CMS documentation expectation hasn’t changed, but payer interpretation has
Modifier 25 rules from CMS remain the same in 2026. The baseline is still the Medicare Claims Processing Manual, Ch. 12, §30.6.7: when a minor procedure is done, the E/M is payable only if it goes “above and beyond” the pre‑op work. The big shift is in how commercial payers are enforcing that. Cigna’s 2026 policy leans on CPT Assistant’s 2025 clarification that procedure decision‑making alone does not justify Modifier 25.
That quiet wording change opened the audit floodgates. Cigna letters now cite both CPT Assistant and their own 2025 “E/M with Minor Surgery” policy, which requires a “separate diagnosis, illness, or symptom.” Their system cross‑checks diagnosis pointers, if both the E/M and 11102 map to D48.5, they call it bundled. This diagnosis‑matching logic didn’t exist before 2025, so many practices didn’t even realize they were exposed.
Medicare Administrative Contractors like Novitas and WPS aren’t denying these pre‑pay (yet), but they’ve signaled post‑pay reviews coming in 2026. CMS Transmittal 12289, released December 2025, instructed contractors to “review high‑volume Modifier 25 utilization for minor surgical codes.” So while Cigna’s leading the charge, this likely spreads wider soon.
What kinds of documentation still get paid
I’ve reviewed dozens of Cigna audit files in the last quarter. The only appeals that held up were clear about two problems being addressed. One patient came for a full‑body skin exam with actinic keratoses (L57.0) and also had a changing forearm lesion. The provider documented management for the AKs, cryotherapy deferred, topical 5‑FU continued, then decided to biopsy the lesion. The claim tied 99213‑25 to L57.0 and 11102 to D48.5. Cigna upheld payment. Two diagnoses. Two management tracks. That’s what wins.

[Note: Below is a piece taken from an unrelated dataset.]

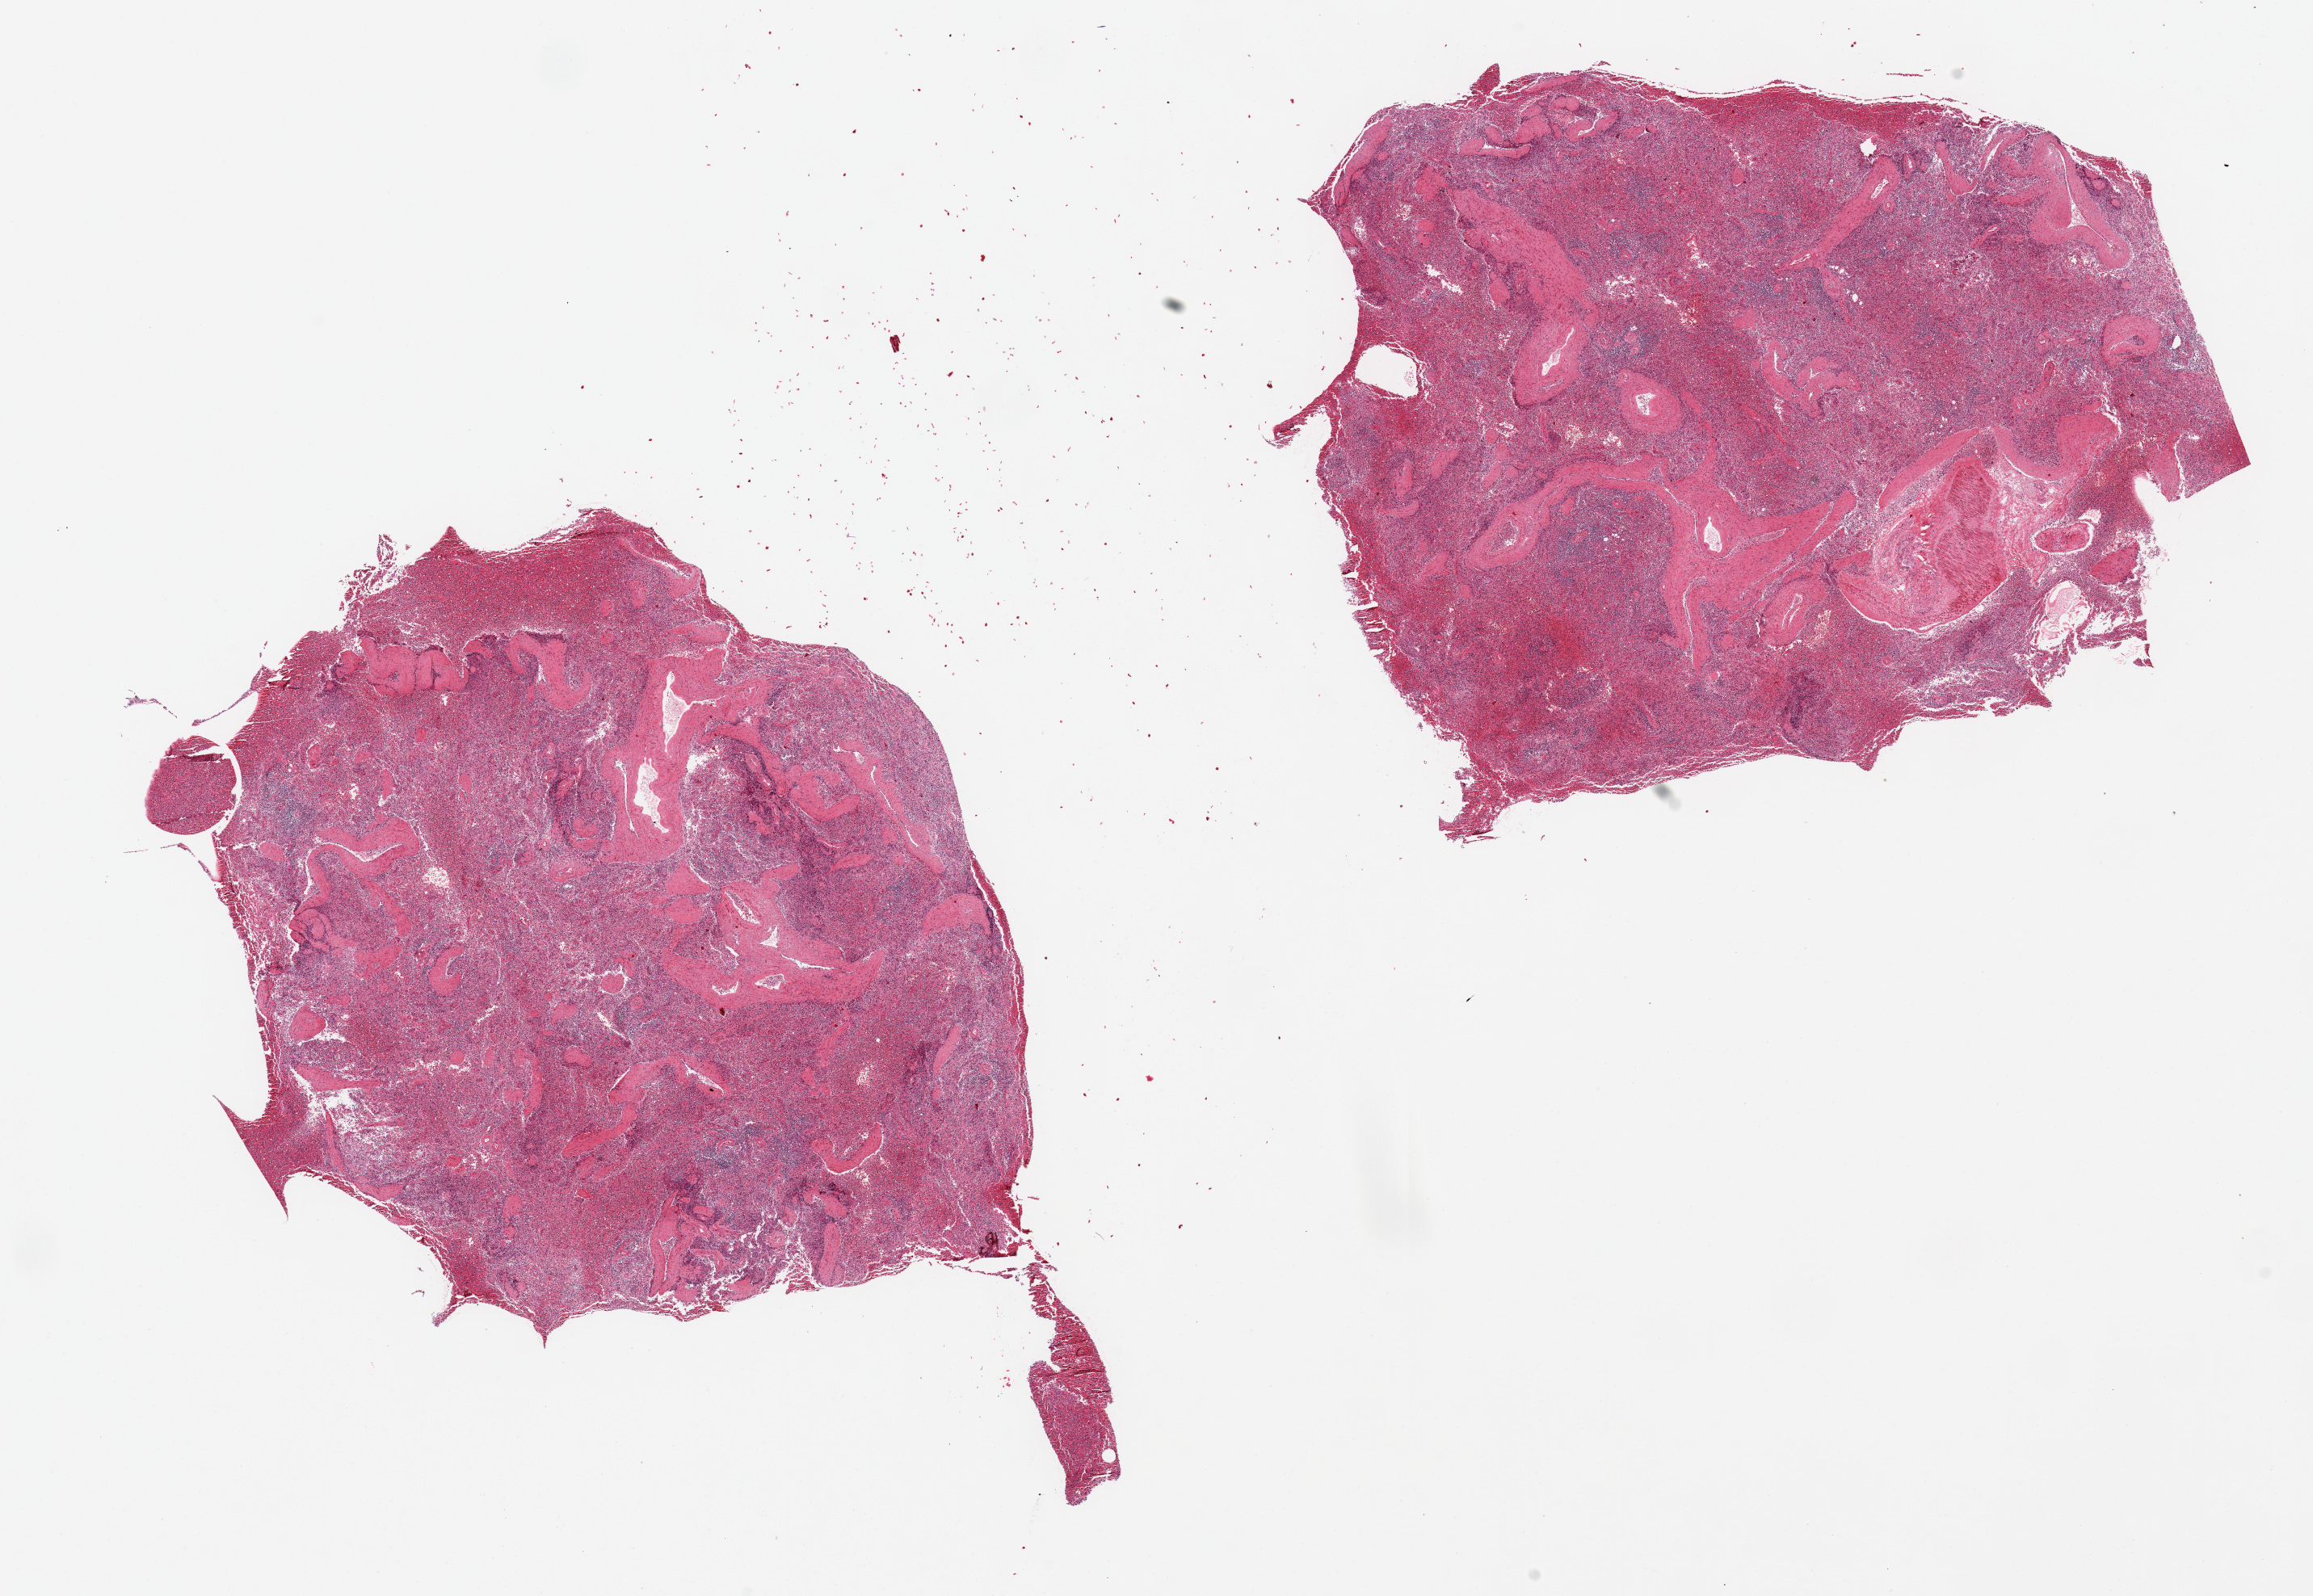
Digitized haematoxylin and eosin-stained section, brightfield, whole scanned area (about 22.6 x 15.6 mm, slide scanned at 20x) shown as a low-resolution overview; PAXgene-fixed paraffin-embedded (PFPE) section; section of spleen (target tissue); tissue donor sample.
Review note (as recorded): 2 pieces, 11x8 & 9x7.5mm.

Another case tanked because the provider argued the E/M was justified under the same D48.5 code, calling the counseling and consent “separate work.” Cigna denied the E/M even on level‑2 appeal, saying those steps are inherent to the procedure. The note was robust but lacked logical separation. You need distinct reasoning, not just words.
The simplest way to keep your E/M revenue safe: show and link a separate problem. Performing a shave biopsy on one lesion while managing seborrheic dermatitis (L21.9) or adjusting medication for acne? Write that out, and map the E/M line to that ICD‑10. Timestamp everything. If your E/M section clearly comes before the procedure and addresses other findings, auditors have less ground to say it’s bundled.
Financially, each lost 99213 means about $85‑$95 gone. Multiply that by a thousand biopsies, and a mid‑sized derm group could see $90,000 vanish in recoupments. Better to rewrite templates now than chase appeals later.
What to do before Monday morning
Run an internal query on 99213‑25 + 11102/11103 combos from Q4 2025 and Q1 2026. Sort by diagnosis pointers. If over 70% of pairs share the same ICD‑10, you’re lighting up Cigna’s dashboard. Have providers start labeling distinct conditions right in their notes, something like “Problem 1: actinic keratosis, ongoing management. Problem 2: changing nevus, biopsy done.” One clear sentence like that stops a denial cold. When you appeal, quote Cigna’s own 2025 Modifier 25 policy language about “additional complaint or condition.” Make them live by it.
Look, Modifier 25 audits are heating up, and CMS already added them to the 2026 OIG Work Plan. Don’t wait for another clawback. Split your diagnoses, timestamp your reasoning, and make sure every 11102 documents why the patient needed more than just a biopsy. That’s the only thing still passing audit in 2026. And that’s how you keep Cigna off your back, at least for now.